Dataset entries
== Segment start ==

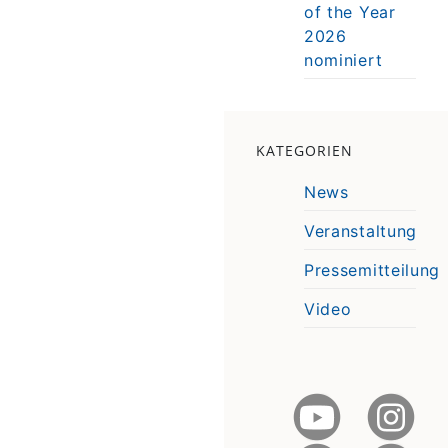
of the Year
2026
nominiert
KATEGORIEN
News
Veranstaltung
Pressemitteilung
Video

== Segment end ==

§ TRY IT:
Convert the text lines in the rows above into a JSON list of strings, one string per line, skipping blank lines. Leave the pictures out of the answer.

§ EXERCISE ANSWER:
[
  "of the Year",
  "2026",
  "nominiert",
  "KATEGORIEN",
  "News",
  "Veranstaltung",
  "Pressemitteilung",
  "Video"
]